__Elementos guardados del conjunto de datos__.

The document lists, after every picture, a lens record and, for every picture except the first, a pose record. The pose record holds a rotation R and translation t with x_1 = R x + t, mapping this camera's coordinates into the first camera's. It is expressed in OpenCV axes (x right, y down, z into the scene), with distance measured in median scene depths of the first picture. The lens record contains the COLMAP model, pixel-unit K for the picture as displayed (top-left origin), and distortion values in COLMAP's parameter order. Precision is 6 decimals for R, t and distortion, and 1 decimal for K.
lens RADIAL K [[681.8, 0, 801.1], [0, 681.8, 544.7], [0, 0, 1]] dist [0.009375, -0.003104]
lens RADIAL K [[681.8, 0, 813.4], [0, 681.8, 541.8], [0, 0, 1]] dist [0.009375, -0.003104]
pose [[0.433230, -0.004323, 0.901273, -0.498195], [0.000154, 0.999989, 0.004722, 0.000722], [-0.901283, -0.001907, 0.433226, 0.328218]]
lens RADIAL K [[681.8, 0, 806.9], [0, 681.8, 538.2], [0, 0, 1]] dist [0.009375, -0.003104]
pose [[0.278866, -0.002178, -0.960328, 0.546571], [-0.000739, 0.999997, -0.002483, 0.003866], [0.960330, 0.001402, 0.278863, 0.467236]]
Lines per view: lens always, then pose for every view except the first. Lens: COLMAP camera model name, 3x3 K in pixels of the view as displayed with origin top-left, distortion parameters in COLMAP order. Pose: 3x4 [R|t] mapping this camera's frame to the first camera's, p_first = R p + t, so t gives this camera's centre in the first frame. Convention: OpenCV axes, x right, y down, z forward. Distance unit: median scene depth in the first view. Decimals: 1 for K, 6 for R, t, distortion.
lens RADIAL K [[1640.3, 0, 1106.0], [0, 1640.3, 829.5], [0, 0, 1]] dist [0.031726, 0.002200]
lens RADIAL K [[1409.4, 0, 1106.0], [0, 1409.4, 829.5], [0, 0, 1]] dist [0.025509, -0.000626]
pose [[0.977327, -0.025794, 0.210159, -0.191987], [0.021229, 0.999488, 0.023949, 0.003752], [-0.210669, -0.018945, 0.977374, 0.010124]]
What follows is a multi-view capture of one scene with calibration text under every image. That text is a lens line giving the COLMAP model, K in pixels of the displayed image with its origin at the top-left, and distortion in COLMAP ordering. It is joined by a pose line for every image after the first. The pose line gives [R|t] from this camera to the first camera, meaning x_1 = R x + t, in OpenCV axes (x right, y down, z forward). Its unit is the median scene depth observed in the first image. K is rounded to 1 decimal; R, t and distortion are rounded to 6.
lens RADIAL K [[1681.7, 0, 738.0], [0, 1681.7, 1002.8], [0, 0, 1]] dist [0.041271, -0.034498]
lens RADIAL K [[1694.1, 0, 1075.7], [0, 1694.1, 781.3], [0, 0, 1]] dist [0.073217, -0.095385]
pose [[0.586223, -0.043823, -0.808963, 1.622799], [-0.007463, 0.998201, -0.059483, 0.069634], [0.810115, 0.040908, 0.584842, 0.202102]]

__Qué se pide__. Edita el listado completo: vuelve a escribir todas sus líneas, cambia "top-left" por "upper-left" y deja todo lo demás igual.

__Resultado del ejercicio__.
The document lists, after every picture, a lens record and, for every picture except the first, a pose record. The pose record holds a rotation R and translation t with x_1 = R x + t, mapping this camera's coordinates into the first camera's. It is expressed in OpenCV axes (x right, y down, z into the scene), with distance measured in median scene depths of the first picture. The lens record contains the COLMAP model, pixel-unit K for the picture as displayed (upper-left origin), and distortion values in COLMAP's parameter order. Precision is 6 decimals for R, t and distortion, and 1 decimal for K.
lens RADIAL K [[681.8, 0, 801.1], [0, 681.8, 544.7], [0, 0, 1]] dist [0.009375, -0.003104]
lens RADIAL K [[681.8, 0, 813.4], [0, 681.8, 541.8], [0, 0, 1]] dist [0.009375, -0.003104]
pose [[0.433230, -0.004323, 0.901273, -0.498195], [0.000154, 0.999989, 0.004722, 0.000722], [-0.901283, -0.001907, 0.433226, 0.328218]]
lens RADIAL K [[681.8, 0, 806.9], [0, 681.8, 538.2], [0, 0, 1]] dist [0.009375, -0.003104]
pose [[0.278866, -0.002178, -0.960328, 0.546571], [-0.000739, 0.999997, -0.002483, 0.003866], [0.960330, 0.001402, 0.278863, 0.467236]]
Lines per view: lens always, then pose for every view except the first. Lens: COLMAP camera model name, 3x3 K in pixels of the view as displayed with origin upper-left, distortion parameters in COLMAP order. Pose: 3x4 [R|t] mapping this camera's frame to the first camera's, p_first = R p + t, so t gives this camera's centre in the first frame. Convention: OpenCV axes, x right, y down, z forward. Distance unit: median scene depth in the first view. Decimals: 1 for K, 6 for R, t, distortion.
lens RADIAL K [[1640.3, 0, 1106.0], [0, 1640.3, 829.5], [0, 0, 1]] dist [0.031726, 0.002200]
lens RADIAL K [[1409.4, 0, 1106.0], [0, 1409.4, 829.5], [0, 0, 1]] dist [0.025509, -0.000626]
pose [[0.977327, -0.025794, 0.210159, -0.191987], [0.021229, 0.999488, 0.023949, 0.003752], [-0.210669, -0.018945, 0.977374, 0.010124]]
What follows is a multi-view capture of one scene with calibration text under every image. That text is a lens line giving the COLMAP model, K in pixels of the displayed image with its origin at the upper-left, and distortion in COLMAP ordering. It is joined by a pose line for every image after the first. The pose line gives [R|t] from this camera to the first camera, meaning x_1 = R x + t, in OpenCV axes (x right, y down, z forward). Its unit is the median scene depth observed in the first image. K is rounded to 1 decimal; R, t and distortion are rounded to 6.
lens RADIAL K [[1681.7, 0, 738.0], [0, 1681.7, 1002.8], [0, 0, 1]] dist [0.041271, -0.034498]
lens RADIAL K [[1694.1, 0, 1075.7], [0, 1694.1, 781.3], [0, 0, 1]] dist [0.073217, -0.095385]
pose [[0.586223, -0.043823, -0.808963, 1.622799], [-0.007463, 0.998201, -0.059483, 0.069634], [0.810115, 0.040908, 0.584842, 0.202102]]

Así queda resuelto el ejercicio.